■ **About this task**
The answer must give back every line of the data exactly, with no pictures.
(Supplied data Opens)
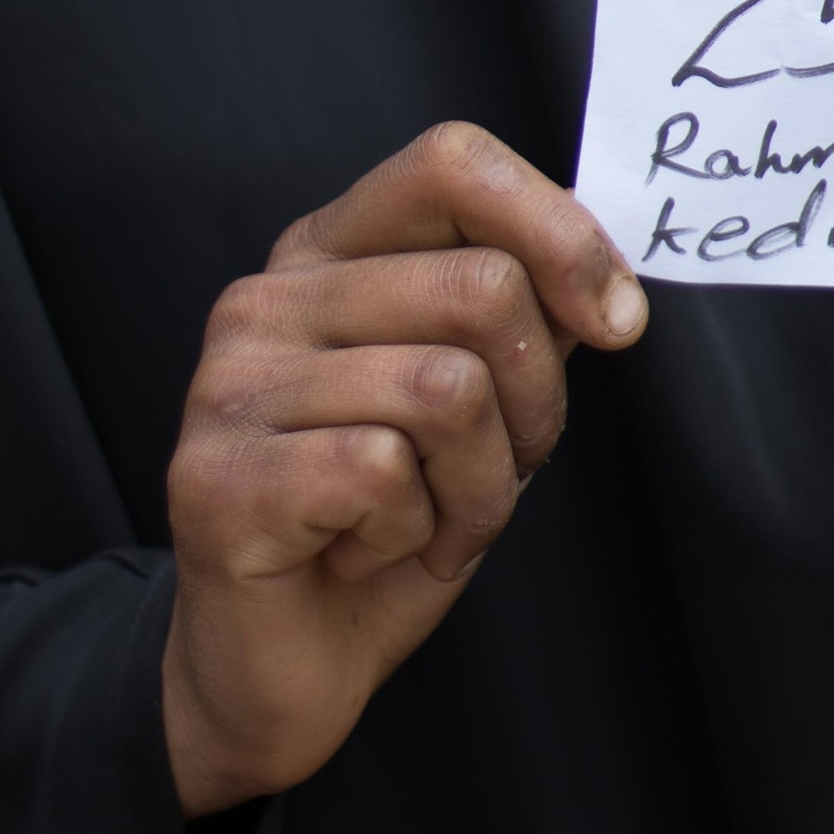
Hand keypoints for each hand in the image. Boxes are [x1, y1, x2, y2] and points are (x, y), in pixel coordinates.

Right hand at [162, 122, 647, 816]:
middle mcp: (266, 298)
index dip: (558, 230)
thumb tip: (610, 289)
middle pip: (482, 287)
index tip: (615, 321)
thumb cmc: (388, 525)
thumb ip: (521, 321)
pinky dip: (415, 535)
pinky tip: (366, 554)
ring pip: (448, 388)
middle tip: (493, 475)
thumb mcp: (477, 403)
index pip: (450, 163)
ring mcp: (230, 385)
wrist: (278, 670)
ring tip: (426, 524)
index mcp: (327, 254)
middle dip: (536, 404)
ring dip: (479, 490)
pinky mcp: (218, 478)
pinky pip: (386, 472)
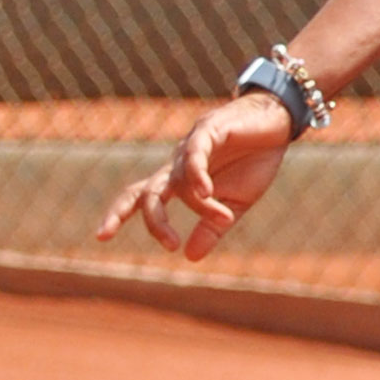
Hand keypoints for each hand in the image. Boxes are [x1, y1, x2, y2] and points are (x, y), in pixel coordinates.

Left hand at [94, 94, 293, 262]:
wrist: (278, 123)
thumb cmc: (253, 160)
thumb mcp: (234, 204)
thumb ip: (211, 228)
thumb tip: (189, 256)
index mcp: (180, 181)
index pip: (141, 198)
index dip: (119, 214)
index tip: (100, 236)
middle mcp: (177, 164)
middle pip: (147, 191)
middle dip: (147, 217)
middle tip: (169, 244)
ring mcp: (190, 146)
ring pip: (177, 180)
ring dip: (199, 204)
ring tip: (222, 216)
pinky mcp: (209, 130)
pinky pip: (194, 154)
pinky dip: (198, 174)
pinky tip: (207, 191)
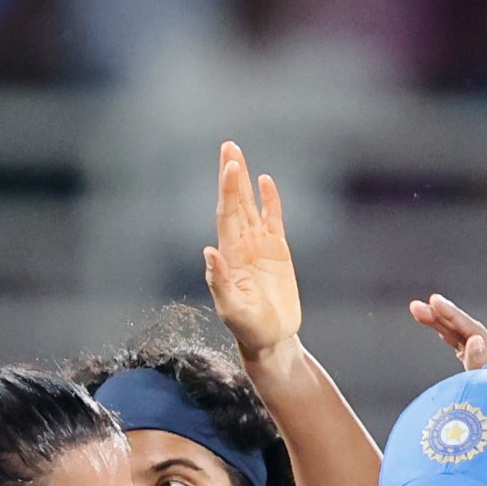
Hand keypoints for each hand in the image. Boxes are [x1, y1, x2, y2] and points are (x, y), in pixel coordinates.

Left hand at [203, 140, 301, 362]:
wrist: (271, 338)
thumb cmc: (248, 328)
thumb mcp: (231, 309)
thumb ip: (219, 282)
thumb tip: (209, 252)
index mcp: (229, 254)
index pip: (227, 214)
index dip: (228, 189)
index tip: (230, 167)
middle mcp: (241, 244)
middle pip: (235, 202)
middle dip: (231, 175)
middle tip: (228, 146)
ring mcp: (259, 246)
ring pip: (251, 206)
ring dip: (245, 181)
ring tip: (237, 154)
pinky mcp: (277, 251)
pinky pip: (273, 219)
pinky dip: (270, 201)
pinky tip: (266, 181)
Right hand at [407, 293, 486, 376]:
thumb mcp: (485, 396)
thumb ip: (479, 367)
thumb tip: (475, 340)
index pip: (476, 333)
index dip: (454, 317)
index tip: (434, 303)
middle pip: (468, 332)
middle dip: (442, 317)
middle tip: (418, 305)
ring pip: (462, 338)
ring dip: (440, 324)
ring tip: (417, 310)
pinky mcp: (481, 373)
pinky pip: (462, 348)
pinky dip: (447, 336)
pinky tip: (438, 328)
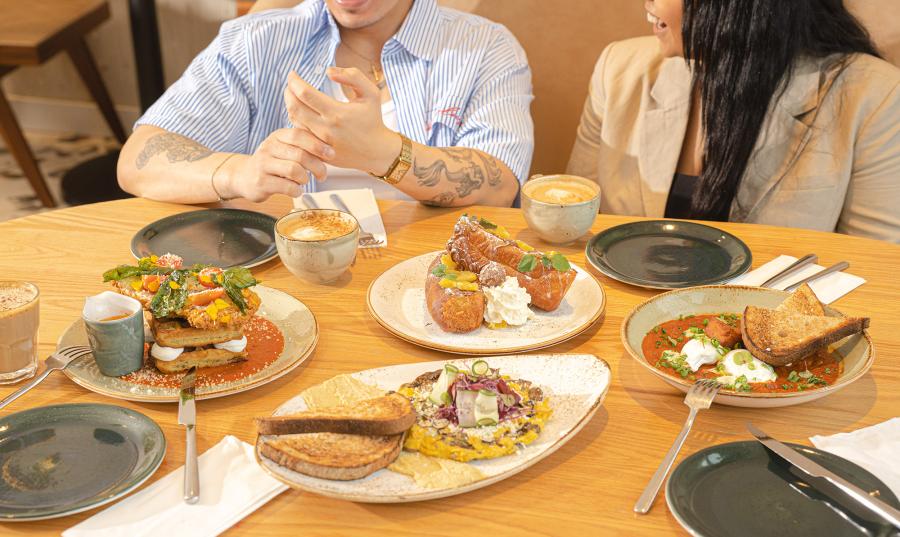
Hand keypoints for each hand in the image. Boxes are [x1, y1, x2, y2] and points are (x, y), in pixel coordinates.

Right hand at [224, 128, 333, 201]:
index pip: (299, 135)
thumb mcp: (285, 148)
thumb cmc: (273, 162)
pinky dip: (297, 190)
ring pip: (294, 170)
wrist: (244, 176)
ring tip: (305, 181)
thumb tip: (331, 149)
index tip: (331, 155)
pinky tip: (296, 190)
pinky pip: (287, 187)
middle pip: (300, 155)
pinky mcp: (261, 182)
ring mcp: (263, 165)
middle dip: (317, 166)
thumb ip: (304, 145)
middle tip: (322, 175)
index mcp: (278, 136)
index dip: (318, 145)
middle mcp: (269, 147)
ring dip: (305, 178)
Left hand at [284, 68, 399, 174]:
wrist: (377, 152)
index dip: (294, 81)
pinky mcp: (318, 152)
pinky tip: (301, 111)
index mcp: (337, 113)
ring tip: (294, 95)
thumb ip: (353, 77)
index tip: (293, 73)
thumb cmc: (374, 119)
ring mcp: (320, 143)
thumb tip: (328, 72)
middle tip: (290, 83)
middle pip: (294, 107)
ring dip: (290, 105)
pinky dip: (297, 120)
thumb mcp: (371, 93)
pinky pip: (300, 133)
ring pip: (295, 121)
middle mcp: (326, 129)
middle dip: (288, 91)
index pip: (304, 93)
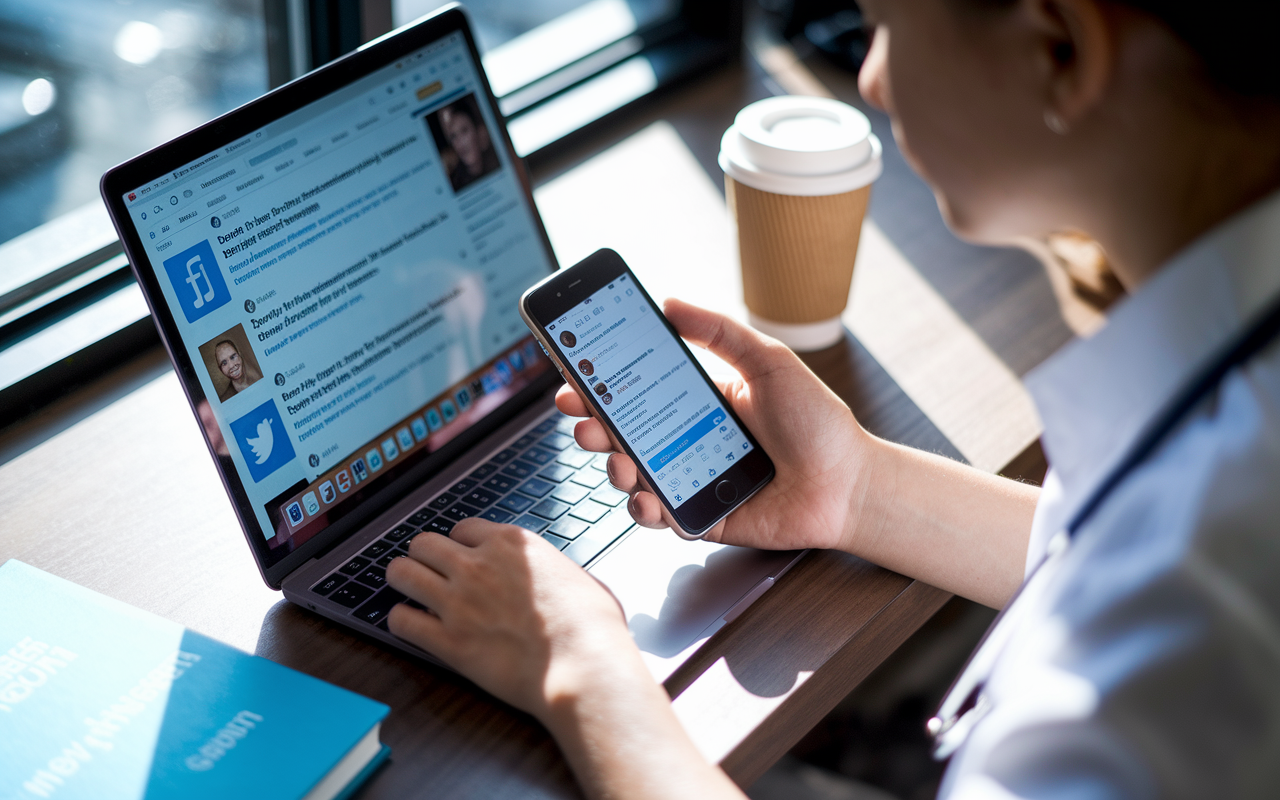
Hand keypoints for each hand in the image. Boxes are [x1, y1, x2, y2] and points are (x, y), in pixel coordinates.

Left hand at [385, 518, 638, 718]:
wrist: (583, 665)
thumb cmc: (592, 625)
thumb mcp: (578, 576)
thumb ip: (551, 569)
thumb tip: (555, 578)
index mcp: (511, 544)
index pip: (462, 528)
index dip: (461, 545)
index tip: (463, 558)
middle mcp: (478, 565)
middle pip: (424, 543)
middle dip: (424, 557)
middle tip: (429, 572)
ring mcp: (458, 601)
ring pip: (401, 573)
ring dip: (403, 581)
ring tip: (409, 592)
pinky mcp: (447, 641)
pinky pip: (400, 621)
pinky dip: (401, 621)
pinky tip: (411, 625)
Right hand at [558, 298, 872, 551]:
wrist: (848, 483)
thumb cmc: (817, 423)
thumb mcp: (768, 361)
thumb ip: (719, 331)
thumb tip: (670, 301)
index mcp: (699, 402)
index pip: (638, 391)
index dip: (602, 386)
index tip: (575, 376)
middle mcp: (688, 441)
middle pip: (624, 435)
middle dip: (593, 427)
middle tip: (582, 421)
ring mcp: (691, 481)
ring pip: (633, 477)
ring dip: (614, 467)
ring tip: (617, 459)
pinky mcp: (701, 519)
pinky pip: (660, 517)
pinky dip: (644, 509)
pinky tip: (646, 496)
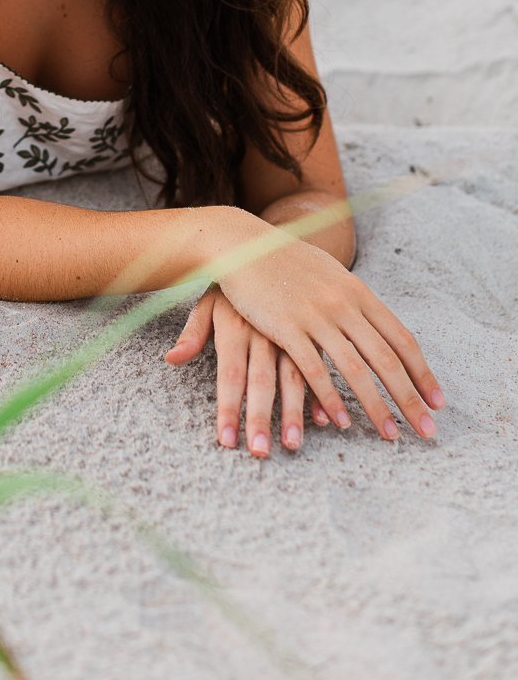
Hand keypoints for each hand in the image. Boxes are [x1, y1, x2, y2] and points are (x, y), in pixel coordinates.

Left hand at [166, 286, 332, 455]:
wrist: (269, 246)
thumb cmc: (232, 283)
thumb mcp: (208, 301)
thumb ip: (192, 332)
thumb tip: (170, 359)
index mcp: (236, 327)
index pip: (229, 375)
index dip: (228, 409)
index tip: (227, 442)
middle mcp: (264, 332)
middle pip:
(Supplied data Closes)
■ **Exercise answer**
Hand keypoints for each hand in the image. Boxes are [x1, y1, x2, y2] and points are (x, y), in pixel coordinates.

Right hand at [162, 122, 647, 816]:
middle mcp: (266, 298)
index dip: (558, 230)
thumb tip: (610, 289)
middle pip: (482, 287)
index tip: (615, 321)
thumb cmc: (388, 525)
thumb ip: (521, 321)
pinky dip: (415, 535)
pinky tip: (366, 554)
ring pip: (448, 388)
middle tip: (493, 475)
thumb mcp: (477, 403)
index pip: (450, 163)
ring mcp: (230, 385)
wrist: (278, 670)
ring tip: (426, 524)
index mcp: (327, 254)
middle dip: (536, 404)
ring dip: (479, 490)
pinky mcp: (218, 478)
pinky pip: (386, 472)
Hand keypoints for each hand in the image. Boxes are [x1, y1, x2, y2] and points are (x, y), in pixel coordinates.

Left hand at [94, 94, 293, 262]:
wrist: (278, 123)
thumb cmc: (253, 160)
thumb mcp: (234, 204)
thumb ip: (211, 228)
thumb tip: (189, 256)
index mcp: (180, 181)
index pip: (141, 198)
index dip: (119, 214)
index tip: (100, 236)
middle mcp: (177, 164)
middle pip: (147, 191)
middle dip: (147, 217)
middle tip: (169, 244)
ring mcp: (190, 146)
ring pip: (177, 180)
ring dip: (199, 204)
ring tip: (222, 216)
pinky mcp: (209, 130)
pinky pip: (194, 154)
pinky dip: (198, 174)
pinky tip: (207, 191)
Hand keypoints for each hand in the image. Boxes are [x1, y1, x2, y2] and points are (x, y), in pixel coordinates.

Left hand at [203, 140, 301, 362]:
wrist: (271, 338)
thumb cmc: (248, 328)
thumb mcp: (231, 309)
thumb ip: (219, 282)
thumb tip: (209, 252)
index mcp: (229, 254)
index pip: (227, 214)
index dip: (228, 189)
index tip: (230, 167)
middle mcp: (241, 244)
middle pip: (235, 202)
middle dip: (231, 175)
middle tip: (228, 146)
ring mcp: (259, 246)
ring pip: (251, 206)
ring dip: (245, 181)
ring tip: (237, 154)
pinky mcp: (277, 251)
pinky pip: (273, 219)
pinky dip: (270, 201)
pinky tip: (266, 181)
Right hand at [407, 293, 486, 376]:
thumb mcp: (485, 396)
thumb ip: (479, 367)
thumb tip: (475, 340)
index pip: (476, 333)
index dip: (454, 317)
index tip: (434, 303)
middle pip: (468, 332)
middle dip: (442, 317)
middle tip: (418, 305)
ring pip: (462, 338)
ring dip: (440, 324)
ring tip: (417, 310)
pinky mcp: (481, 373)
pinky pip: (462, 348)
pinky dip: (447, 336)
pinky tip: (438, 328)
Hand keypoints for each hand in the image. Boxes are [x1, y1, x2, y2] and points are (x, y), in pixel coordinates.

Right hand at [224, 128, 333, 201]:
index pip: (299, 135)
thumb mcp: (285, 148)
thumb cmc: (273, 162)
pinky dip: (297, 190)
ring pip: (294, 170)
wrist: (244, 176)
ring tip: (305, 181)
thumb tip: (331, 149)
index tip: (331, 155)
pinky tip: (296, 190)
pinky pip: (287, 187)
middle pip: (300, 155)
pinky mcp: (261, 182)
ring mcp: (263, 165)
middle dip: (317, 166)
thumb ip: (304, 145)
middle tip: (322, 175)
index mcp: (278, 136)
index dip: (318, 145)
middle mcp: (269, 147)
ring dip: (305, 178)
Left hand at [284, 68, 399, 174]:
wrist: (377, 152)
index dip: (294, 81)
pinky mcp: (318, 152)
pinky tip: (301, 111)
index mcp: (337, 113)
ring tip: (294, 95)
thumb ip: (353, 77)
index tip: (293, 73)
thumb cmc: (374, 119)
ring mcp: (320, 143)
thumb tip: (328, 72)
middle tip: (290, 83)
middle pip: (294, 107)
ring dip: (290, 105)
pinky dip: (297, 120)
thumb mcp: (371, 93)
pinky pip: (300, 133)
ring pip: (295, 121)
middle mcp: (326, 129)
middle dip: (288, 91)
index pip: (304, 93)
Hand keypoints for each hand in the image. Boxes are [x1, y1, x2, y2] and points are (x, y), in pixel coordinates.

Left hand at [385, 518, 638, 718]:
wrist: (583, 665)
thumb cmc: (592, 625)
thumb mcp: (578, 576)
thumb ip: (551, 569)
thumb tip: (555, 578)
index mcp: (511, 544)
index pip: (462, 528)
index dip: (461, 545)
index tip: (463, 558)
middle mcp: (478, 565)
middle pip: (424, 543)
middle dip: (424, 557)
middle tip: (429, 572)
ring mcp: (458, 601)
ring pip: (401, 573)
ring dip: (403, 581)
ring tip: (409, 592)
pinky mcp: (447, 641)
pinky pip: (400, 621)
pinky dip: (401, 621)
pinky tip: (411, 625)
Right hand at [558, 298, 872, 551]:
wrist: (848, 483)
thumb cmc: (817, 423)
thumb mcp: (768, 361)
thumb ip: (719, 331)
thumb tip: (670, 301)
index mcp: (699, 402)
index pip: (638, 391)
index dip: (602, 386)
index tip: (575, 376)
middle mcp: (688, 441)
middle pip: (624, 435)
middle dip: (593, 427)
middle tip: (582, 421)
ring mcp: (691, 481)
ring pip: (633, 477)
ring dip: (614, 467)
ring tip: (617, 459)
pinky mcp: (701, 519)
pinky pip: (660, 517)
pinky dip: (644, 509)
pinky tip: (646, 496)
Hand keypoints for each hand in the image. Boxes are [x1, y1, x2, y2] and points are (x, y), in pixel coordinates.

Left hand at [166, 286, 332, 455]:
wrist: (269, 246)
thumb cmc: (232, 283)
thumb mcp: (208, 301)
thumb ip: (192, 332)
thumb tip: (170, 359)
index mcp: (236, 327)
index pip: (229, 375)
index dip: (228, 409)
index tip: (227, 442)
middle mcp: (264, 332)
middle pip:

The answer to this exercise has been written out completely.